Par ailleurs, le gouvernement québécois a récemment décidé d’augmenter de 947 dollars canadiens par mois l’aide financière octroyée aux familles ayant un enfant lourdement handicapé. Ce qui portera l’enveloppe annuelle à 13 632 dollars contre 2 268 dollars actuellement. Pour les Bassem, cela a été une excellente nouvelle. Ils vont pouvoir enfin s’offrir une maison adaptée qui leur facilitera davantage la vie.
Le manque d'infrastructure et de compétences médicales les prive de vacances au Maroc
Et si ces services sociaux leur allègent conséquemment la tâche, cette famille marocaine donnerait beaucoup pour profiter de bons moments avec leurs proches au Maroc. «C’est vrai qu’ici médicalement parlant, nous avons l’assistance dont nous avons besoin. Mais cela ne remplace pas la présence familiale. Un câlin, quelqu’un qui vous porte sur son épaule pour vous dire : 'je suis là, tu peux compter sur moi', ça nous manque», confie-t-elle émue.
Hélas, difficile pour cette famille MRE d’envisager des vacances au Maroc. Les Bassem s’y sont déjà prêtés et ils ne l’oublieront pas de sitôt. Le séjour était plus qu’un parcours du combattant. «Si nous allons à la plage, il n’y a pas de fauteuil adapté, on doit tenir les enfants dans les bras, c‘est épuisant. Pour la marche, les trottoirs sont étroits. Pour le shopping, pas moyen d’entrer dans les boutiques avec les garçons parce que les portes d’entrée sont souvent petites…», détaille la maman. Le comble, «si mes fils tombent malades, aucun médecin ne veut prendre le risque de les ausculter», ajoute-t-elle.

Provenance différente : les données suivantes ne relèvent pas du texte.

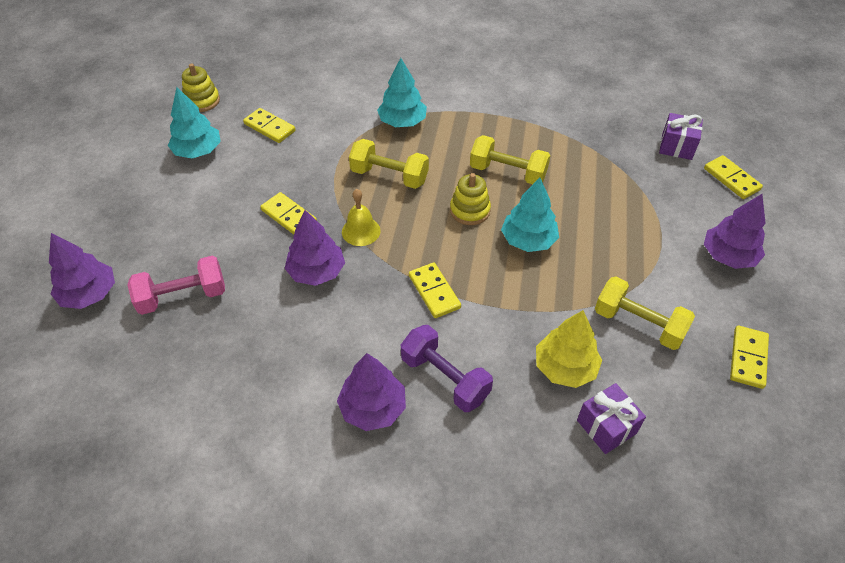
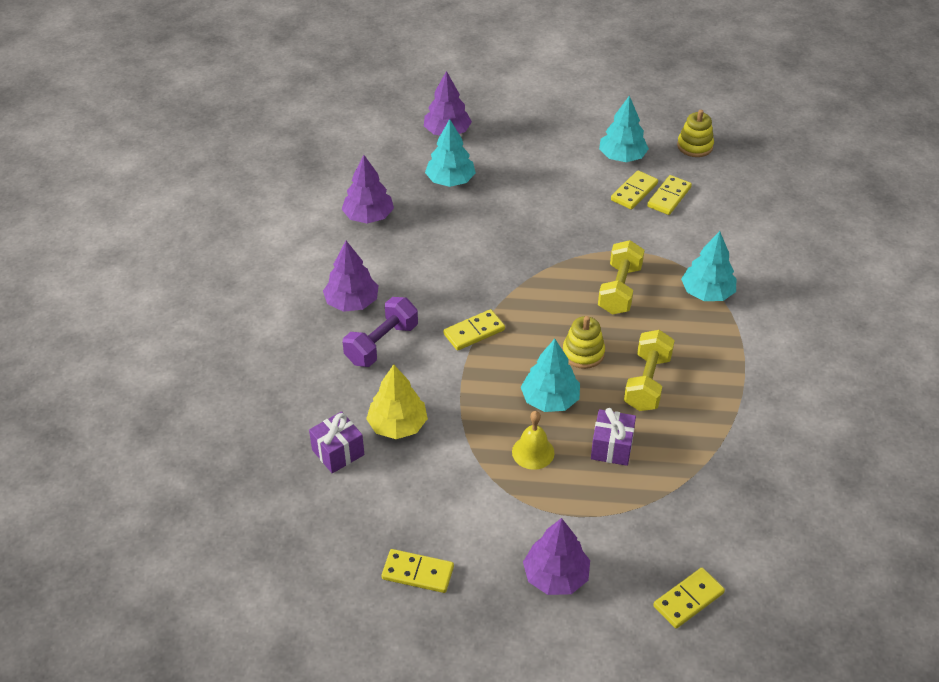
camera: 85 degrees right, 5 degrees down
pink dumbbell [127,256,225,315] -> turquoise tree [425,119,476,187]
yellow domino [260,192,317,235] -> yellow domino moved to [611,170,658,209]
purple tree [285,210,345,286] -> purple tree moved to [342,155,394,224]
yellow bell [342,189,381,246] -> yellow bell moved to [512,411,555,470]
yellow dumbbell [595,276,695,350] -> none
purple gift [659,113,703,160] -> purple gift moved to [591,408,636,466]

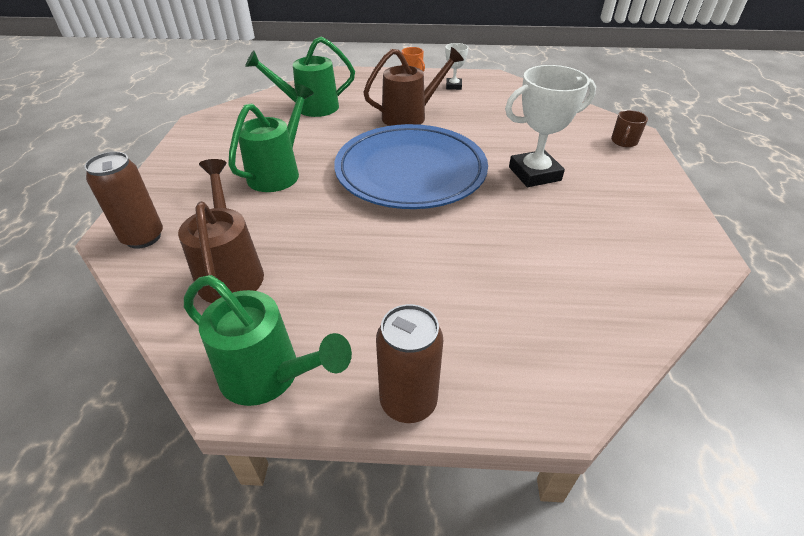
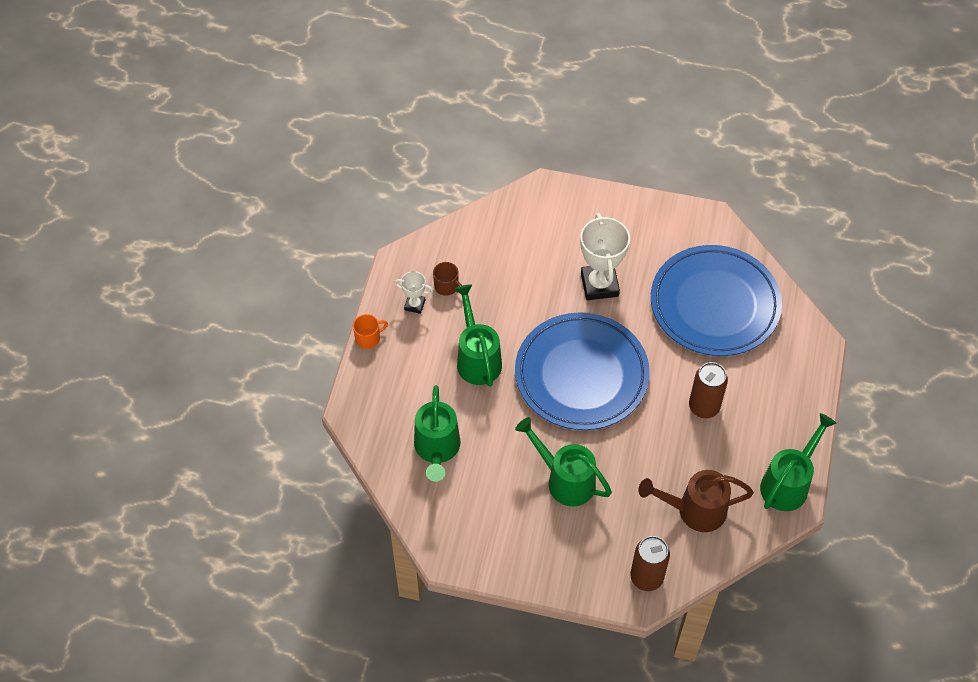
camera: 80 degrees left, 15 degrees up
brown watering can [363,47,464,126] -> green watering can [454,284,502,387]
brown can [376,304,443,423] -> brown can moved to [689,362,728,418]
brown mug [611,110,648,147] -> brown mug moved to [433,262,462,296]
none -> blue plate [651,245,782,356]

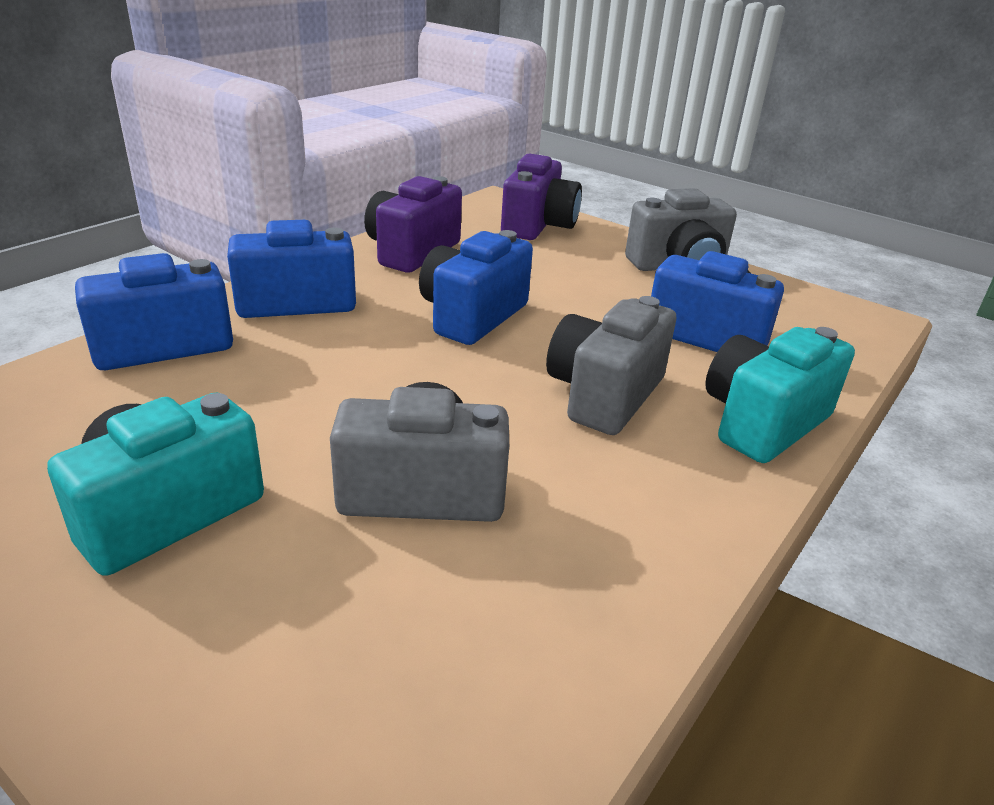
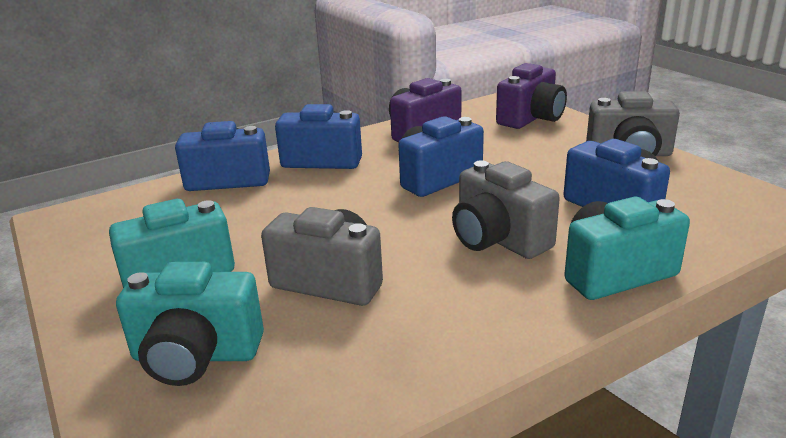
camera: 25 degrees right, 5 degrees down
grey camera [546,296,676,435] -> grey camera turned 90 degrees counterclockwise [452,160,560,259]
none -> turquoise camera [116,262,264,386]

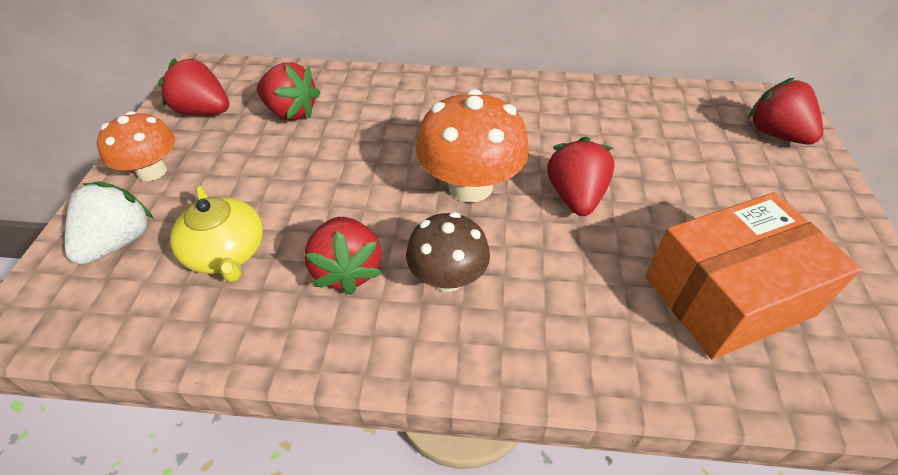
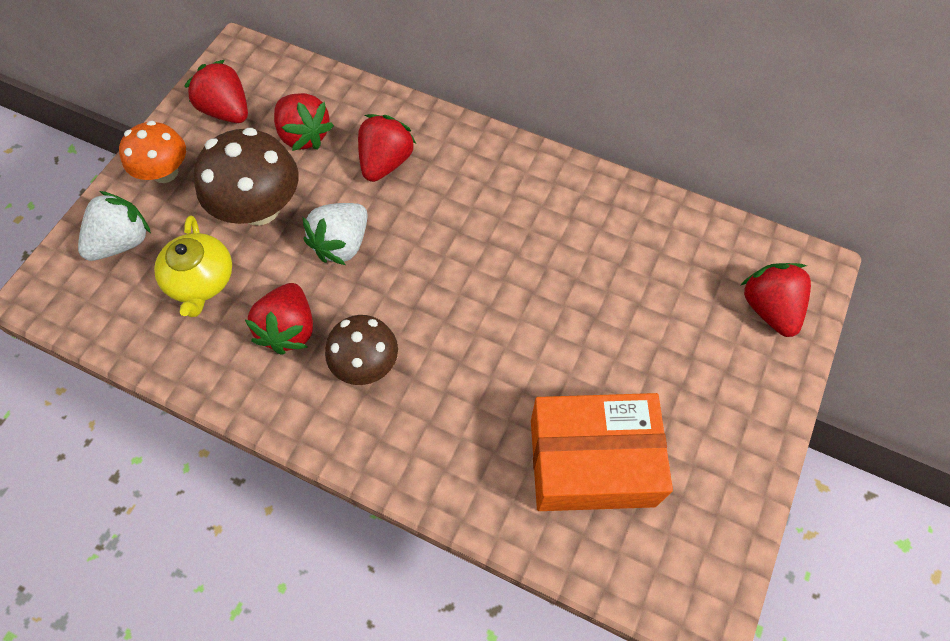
camera: 20 degrees right, 15 degrees up
orange mushroom [416,89,529,202] -> none
red strawberry [547,137,615,216] -> red strawberry moved to [358,114,416,182]
none -> brown mushroom [193,128,299,225]
none -> white strawberry [303,203,368,265]

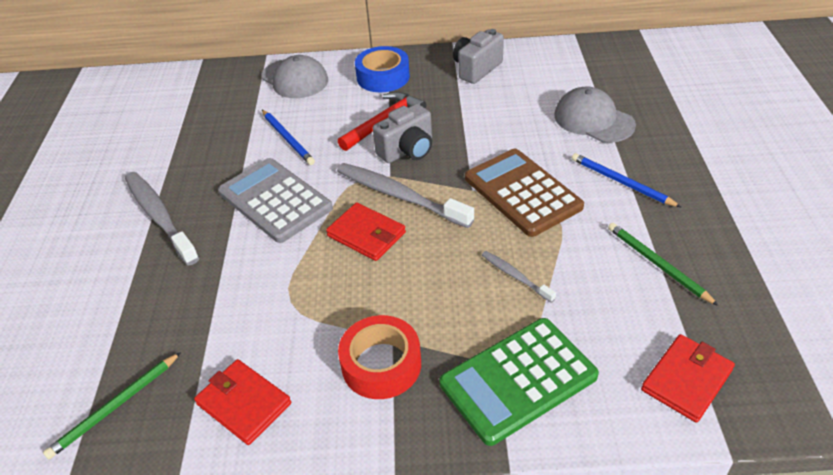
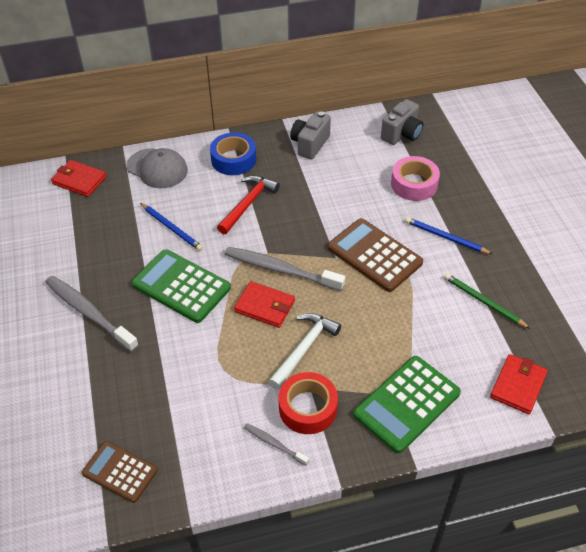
camera: 15 degrees left, 5 degrees up
green pencil [43,352,181,459] -> brown calculator [82,441,158,503]
red wallet [194,359,291,445] -> red wallet moved to [51,160,107,197]
grey calculator [218,158,333,243] -> green calculator [131,249,231,323]
grey camera [373,104,432,163] -> grey camera moved to [381,99,423,145]
grey toothbrush [482,251,556,303] -> grey toothbrush moved to [244,423,309,466]
grey cap [554,87,636,143] -> pink tape [391,156,440,201]
none -> white hammer [268,313,341,390]

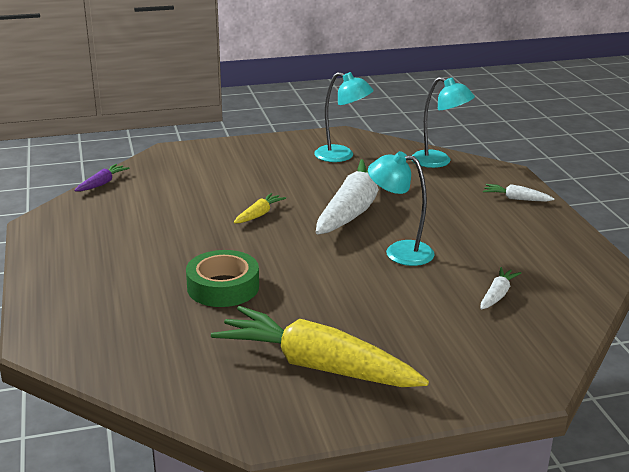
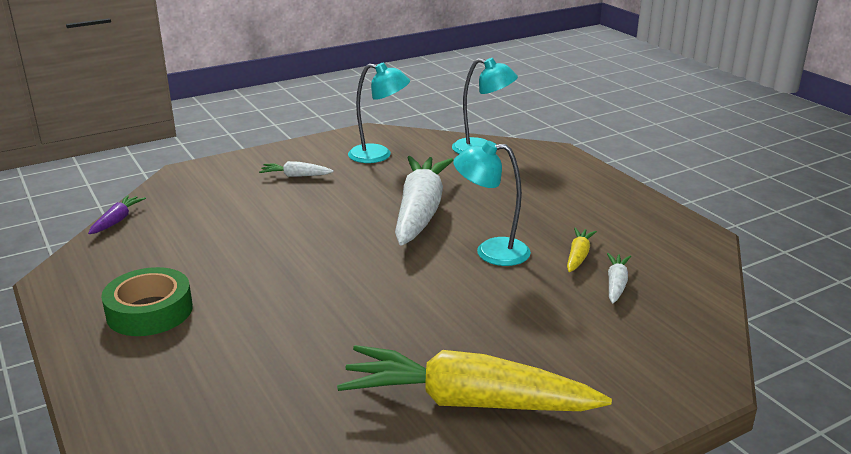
camera: 15 degrees left, 0 degrees up
green tape [186,250,259,307] -> green tape moved to [101,267,193,336]
yellow carrot [234,193,286,223] -> yellow carrot moved to [567,227,597,272]
white carrot [483,184,554,202] -> white carrot moved to [259,161,334,177]

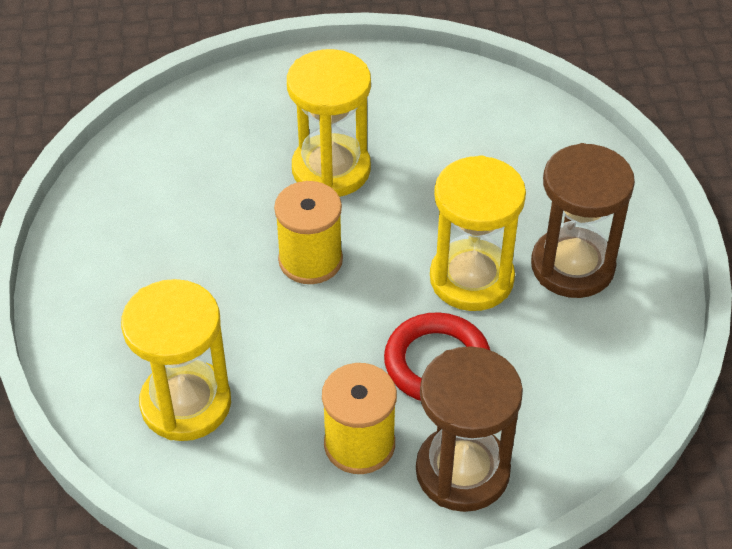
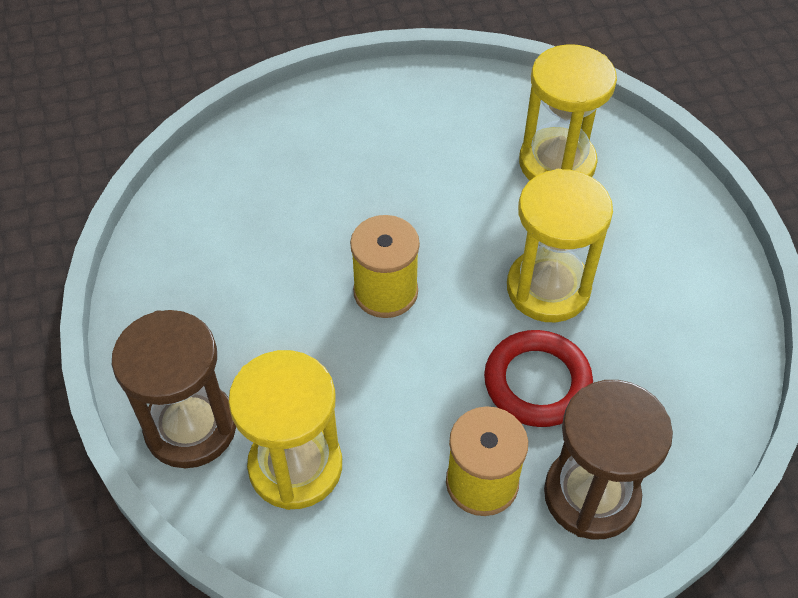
camera: 10 degrees left, 5 degrees up
yellow hourglass [287,49,371,197] -> yellow hourglass moved to [519,44,617,180]
brown hourglass [531,143,635,298] -> brown hourglass moved to [112,310,236,468]

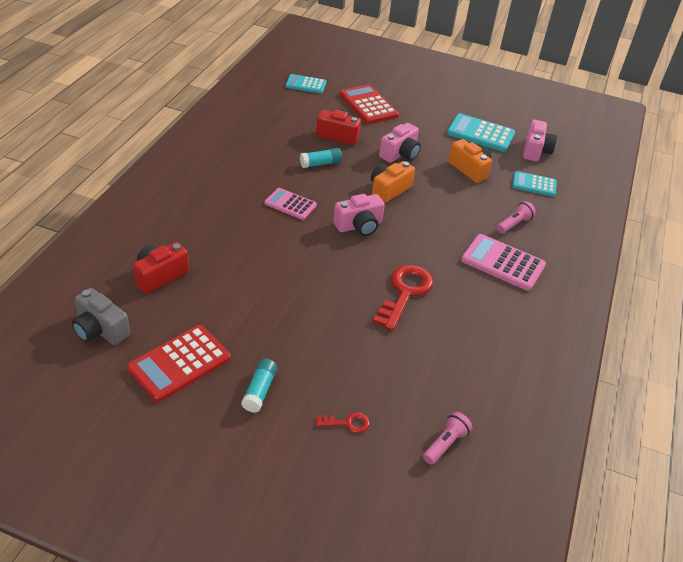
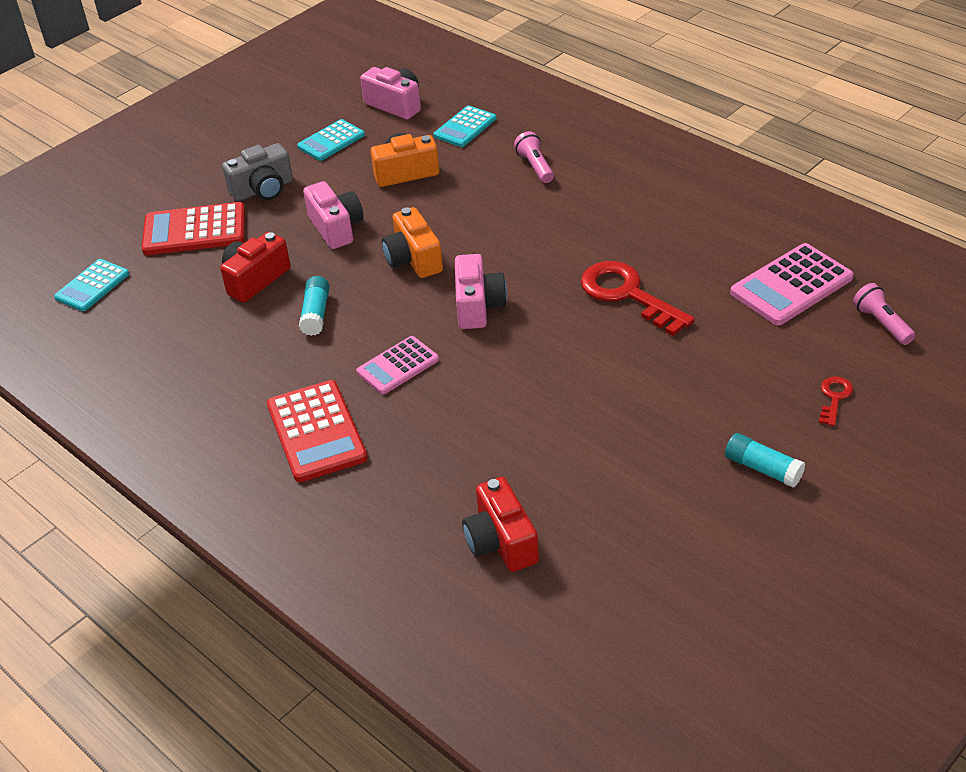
camera: 60 degrees left, 0 degrees up
grey camera [72,288,130,345] -> grey camera moved to [222,143,293,201]
red calculator [127,325,231,402] -> red calculator moved to [267,380,368,482]
turquoise calculator [447,113,515,152] -> turquoise calculator [297,119,365,161], size x0.64
pink calculator [461,234,546,291] -> pink calculator moved to [730,243,854,325]

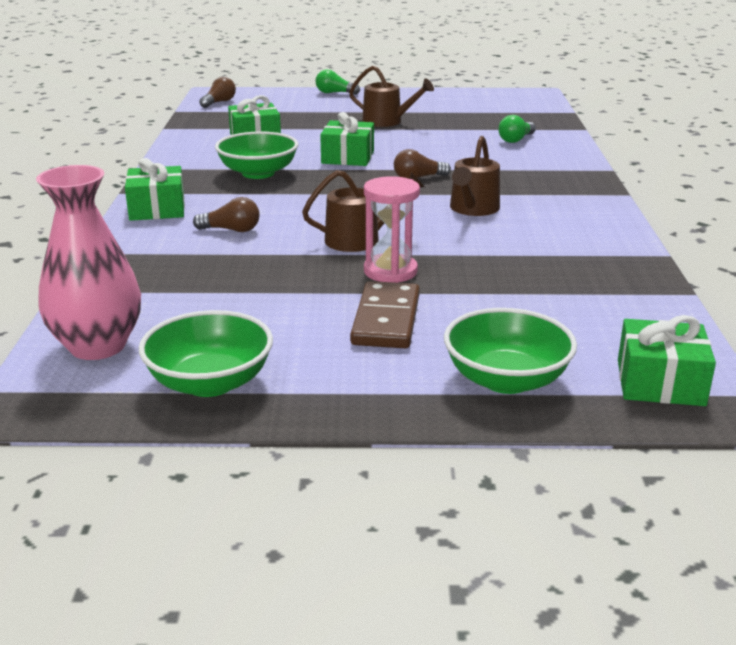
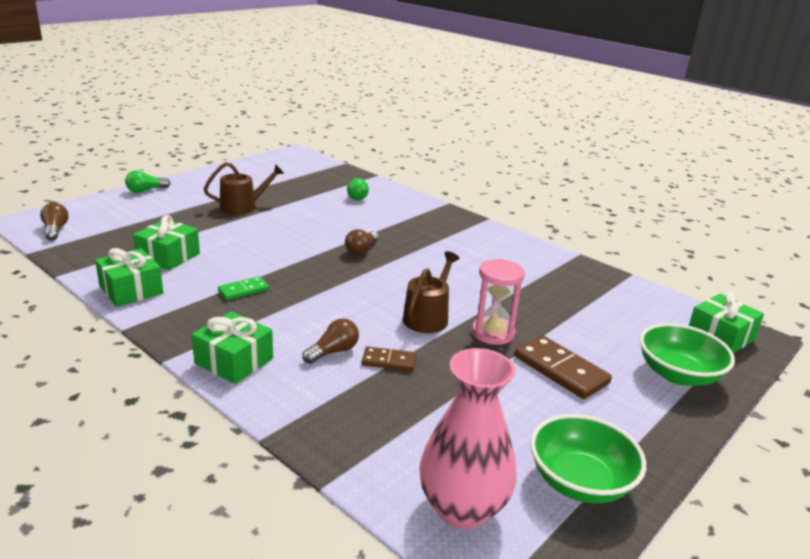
camera: 50 degrees left, 0 degrees up
green bowl [215,131,298,179] -> green domino [218,276,269,300]
green gift [320,112,374,166] -> green gift moved to [95,248,163,307]
brown watering can [450,136,500,216] -> none
none -> brown domino [362,347,417,371]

Les Bassem se contentent donc de communications téléphoniques et des discussions sur les réseaux sociaux avec leurs familles. Mais depuis que les autorités marocaines ont bloqué les appels Whatsapp et Viber, la fréquence de leurs discussions avec leurs proches a diminué. «Ils nous ont un peu compliqué la tâche», glisse-t-elle amusée.
«Chapeau bas» aux mamans marocaines d’enfant malades !
Aujourd’hui, Fadoua Haddadi ne se bat plus seulement pour ses enfants. D’ailleurs avec son mari, ils s’attendent au départ d’Ayoub. «Cela peut arriver à tout moment», affirme-t-elle. «Les médecins nous disaient avant qu’il ne pourrait pas vivre au-delà de 5 ans, aujourd’hui il en a 7. Une pneumonie ou une crise cardiaque peut lui être fatale», explique la jeune dame qui fait tout pour donner à ses fils ce qu’elle a de plus cher : «l’amour d’une mère».
Plus tard, Fadoua envisage de créer une fondation pour venir en aide aux enfants malades au Maroc. «Je tire mon chapeau à toutes ces mamans qui se battent jour après jour pour s’occuper de leurs enfants malades, sans aide», félicite-t-elle, avant d’ajouter : «vraiment, le gouvernement doit penser aux enfants malades et mettre en place un système d’aide pour alléger les parents».